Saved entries
+---+
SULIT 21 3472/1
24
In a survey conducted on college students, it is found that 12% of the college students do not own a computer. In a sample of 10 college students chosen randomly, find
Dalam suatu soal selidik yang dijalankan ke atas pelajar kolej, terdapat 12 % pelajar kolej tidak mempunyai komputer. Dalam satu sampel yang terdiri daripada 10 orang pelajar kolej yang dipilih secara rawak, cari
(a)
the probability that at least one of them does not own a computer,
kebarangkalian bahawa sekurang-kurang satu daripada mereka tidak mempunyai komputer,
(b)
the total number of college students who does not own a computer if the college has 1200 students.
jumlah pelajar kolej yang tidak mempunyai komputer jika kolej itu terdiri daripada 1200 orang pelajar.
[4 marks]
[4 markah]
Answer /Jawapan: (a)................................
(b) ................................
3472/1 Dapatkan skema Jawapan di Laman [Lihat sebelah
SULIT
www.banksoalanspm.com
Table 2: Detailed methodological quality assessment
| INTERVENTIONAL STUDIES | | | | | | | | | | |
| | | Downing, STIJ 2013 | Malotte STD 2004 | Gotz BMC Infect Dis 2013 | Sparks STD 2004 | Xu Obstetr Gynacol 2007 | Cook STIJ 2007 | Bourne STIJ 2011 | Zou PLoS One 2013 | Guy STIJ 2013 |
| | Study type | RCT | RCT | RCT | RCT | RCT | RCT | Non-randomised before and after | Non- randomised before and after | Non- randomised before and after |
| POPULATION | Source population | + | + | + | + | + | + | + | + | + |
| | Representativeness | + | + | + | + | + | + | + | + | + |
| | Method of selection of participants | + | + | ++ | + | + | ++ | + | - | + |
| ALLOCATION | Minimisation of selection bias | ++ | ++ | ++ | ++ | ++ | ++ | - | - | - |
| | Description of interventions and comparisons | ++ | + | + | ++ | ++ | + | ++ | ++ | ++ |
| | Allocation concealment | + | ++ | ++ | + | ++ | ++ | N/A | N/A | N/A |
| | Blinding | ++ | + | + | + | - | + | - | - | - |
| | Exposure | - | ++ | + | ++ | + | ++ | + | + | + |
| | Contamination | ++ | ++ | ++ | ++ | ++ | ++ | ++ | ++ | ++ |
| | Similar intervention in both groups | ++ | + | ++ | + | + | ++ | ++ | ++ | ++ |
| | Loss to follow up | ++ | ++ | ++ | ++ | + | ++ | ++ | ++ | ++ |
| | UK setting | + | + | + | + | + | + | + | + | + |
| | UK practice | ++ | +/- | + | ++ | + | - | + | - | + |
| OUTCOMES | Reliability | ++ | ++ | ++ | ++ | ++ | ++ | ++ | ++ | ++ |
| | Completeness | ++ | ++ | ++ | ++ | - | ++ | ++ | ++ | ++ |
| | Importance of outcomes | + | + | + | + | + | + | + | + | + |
+---+
= Task details =
Print the records above verbatim from their first line to the line containing "UK practice |", both included, and stop there.

= Output for this task =
SULIT 21 3472/1
24
In a survey conducted on college students, it is found that 12% of the college students do not own a computer. In a sample of 10 college students chosen randomly, find
Dalam suatu soal selidik yang dijalankan ke atas pelajar kolej, terdapat 12 % pelajar kolej tidak mempunyai komputer. Dalam satu sampel yang terdiri daripada 10 orang pelajar kolej yang dipilih secara rawak, cari
(a)
the probability that at least one of them does not own a computer,
kebarangkalian bahawa sekurang-kurang satu daripada mereka tidak mempunyai komputer,
(b)
the total number of college students who does not own a computer if the college has 1200 students.
jumlah pelajar kolej yang tidak mempunyai komputer jika kolej itu terdiri daripada 1200 orang pelajar.
[4 marks]
[4 markah]
Answer /Jawapan: (a)................................
(b) ................................
3472/1 Dapatkan skema Jawapan di Laman [Lihat sebelah
SULIT
www.banksoalanspm.com
Table 2: Detailed methodological quality assessment
| INTERVENTIONAL STUDIES | | | | | | | | | | |
| | | Downing, STIJ 2013 | Malotte STD 2004 | Gotz BMC Infect Dis 2013 | Sparks STD 2004 | Xu Obstetr Gynacol 2007 | Cook STIJ 2007 | Bourne STIJ 2011 | Zou PLoS One 2013 | Guy STIJ 2013 |
| | Study type | RCT | RCT | RCT | RCT | RCT | RCT | Non-randomised before and after | Non- randomised before and after | Non- randomised before and after |
| POPULATION | Source population | + | + | + | + | + | + | + | + | + |
| | Representativeness | + | + | + | + | + | + | + | + | + |
| | Method of selection of participants | + | + | ++ | + | + | ++ | + | - | + |
| ALLOCATION | Minimisation of selection bias | ++ | ++ | ++ | ++ | ++ | ++ | - | - | - |
| | Description of interventions and comparisons | ++ | + | + | ++ | ++ | + | ++ | ++ | ++ |
| | Allocation concealment | + | ++ | ++ | + | ++ | ++ | N/A | N/A | N/A |
| | Blinding | ++ | + | + | + | - | + | - | - | - |
| | Exposure | - | ++ | + | ++ | + | ++ | + | + | + |
| | Contamination | ++ | ++ | ++ | ++ | ++ | ++ | ++ | ++ | ++ |
| | Similar intervention in both groups | ++ | + | ++ | + | + | ++ | ++ | ++ | ++ |
| | Loss to follow up | ++ | ++ | ++ | ++ | + | ++ | ++ | ++ | ++ |
| | UK setting | + | + | + | + | + | + | + | + | + |
| | UK practice | ++ | +/- | + | ++ | + | - | + | - | + |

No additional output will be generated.